Exercise: What you return must be the full listing, word for word, with no images in it.

Exercise materials:
Segment Open
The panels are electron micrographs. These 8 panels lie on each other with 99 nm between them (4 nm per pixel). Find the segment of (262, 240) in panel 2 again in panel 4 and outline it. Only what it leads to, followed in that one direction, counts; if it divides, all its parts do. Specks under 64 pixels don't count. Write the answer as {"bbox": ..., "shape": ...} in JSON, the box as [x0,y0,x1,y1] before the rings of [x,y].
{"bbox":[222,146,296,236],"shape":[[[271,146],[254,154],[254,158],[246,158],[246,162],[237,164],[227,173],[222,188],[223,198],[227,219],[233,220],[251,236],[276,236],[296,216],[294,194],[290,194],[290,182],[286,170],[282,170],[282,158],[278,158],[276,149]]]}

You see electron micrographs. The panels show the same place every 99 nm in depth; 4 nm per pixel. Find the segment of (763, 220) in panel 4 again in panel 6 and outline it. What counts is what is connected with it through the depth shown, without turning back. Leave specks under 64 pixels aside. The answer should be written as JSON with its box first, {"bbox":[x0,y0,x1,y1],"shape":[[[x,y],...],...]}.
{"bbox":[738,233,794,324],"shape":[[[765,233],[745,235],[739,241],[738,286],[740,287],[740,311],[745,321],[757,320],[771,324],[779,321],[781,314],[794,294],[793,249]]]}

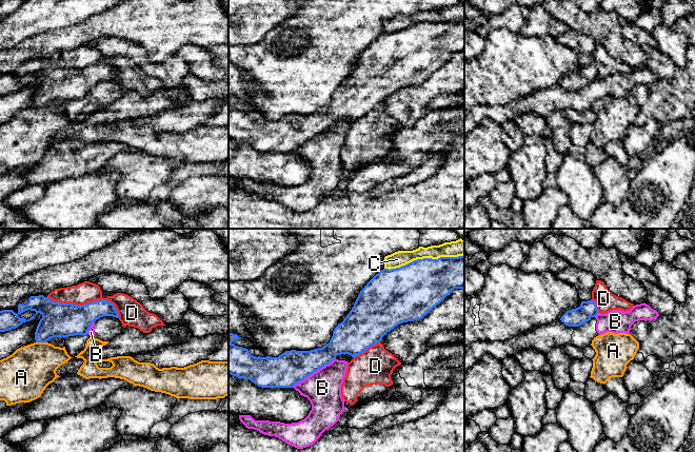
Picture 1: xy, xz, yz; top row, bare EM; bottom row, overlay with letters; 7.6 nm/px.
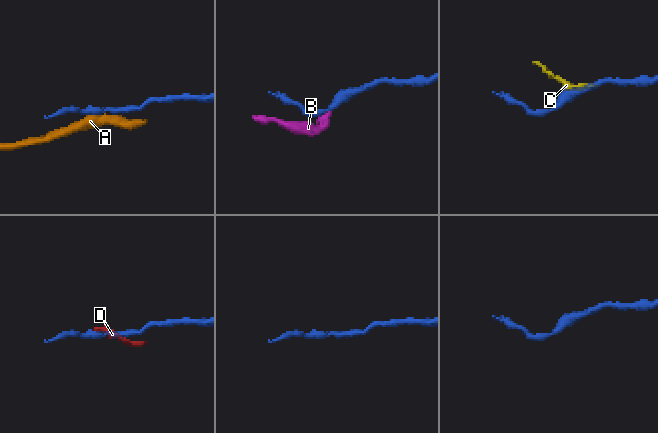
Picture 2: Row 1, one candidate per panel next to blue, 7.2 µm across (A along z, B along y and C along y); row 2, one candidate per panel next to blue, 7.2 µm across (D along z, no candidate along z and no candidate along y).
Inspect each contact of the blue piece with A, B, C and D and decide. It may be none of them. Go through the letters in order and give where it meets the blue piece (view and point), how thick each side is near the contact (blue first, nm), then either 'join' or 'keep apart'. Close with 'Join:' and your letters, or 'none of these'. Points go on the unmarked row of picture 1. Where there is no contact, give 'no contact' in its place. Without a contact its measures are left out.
Segment Closed
Output below:
The panels are electron micrographs. These 8 panels lie on each other with 99 nm between them (4 nm per pixel). Find the segment of (262, 240) in panel 2 again in panel 4 and outline it. Only what it leads to, followed in that one direction, counts; if it divides, all its parts do. Specks under 64 pixels don't count. Write the answer as {"bbox": ..., "shape": ...} in JSON, the box as [x0,y0,x1,y1] before the rings of [x,y].
{"bbox":[222,146,296,236],"shape":[[[271,146],[254,154],[254,158],[246,158],[246,162],[237,164],[227,173],[222,188],[223,198],[227,219],[233,220],[251,236],[276,236],[296,216],[294,194],[290,194],[290,182],[286,170],[282,170],[282,158],[278,158],[276,149]]]}

You see electron micrographs. The panels show the same place every 99 nm in depth; 4 nm per pixel. Find the segment of (763, 220) in panel 4 again in panel 6 and outline it. What counts is what is connected with it through the depth shown, without turning back. Leave specks under 64 pixels aside. The answer should be written as JSON with its box first, {"bbox":[x0,y0,x1,y1],"shape":[[[x,y],...],...]}.
{"bbox":[738,233,794,324],"shape":[[[765,233],[745,235],[739,241],[738,286],[740,287],[740,311],[745,321],[757,320],[771,324],[779,321],[781,314],[794,294],[793,249]]]}

Picture 1: xy, xz, yz; top row, bare EM; bottom row, overlay with letters; 7.6 nm/px.
Picture 2: Row 1, one candidate per panel next to blue, 7.2 µm across (A along z, B along y and C along y); row 2, one candidate per panel next to blue, 7.2 µm across (D along z, no candidate along z and no candidate along y).
Inspect each contact of the blue piece with A, B, C and D and decide. It may be none of them. Go through the letters in order and give where it meets the blue piece (view and point), how thick each side is near the contact (blue first, nm), then either 'join' or 'keep apart'. Close with 'Join:' and your letters, or 'none of these'. Points go on the unmarked row of picture 1. Where there is no contact, give 'no contact' in its place. Without a contact its measures are left out.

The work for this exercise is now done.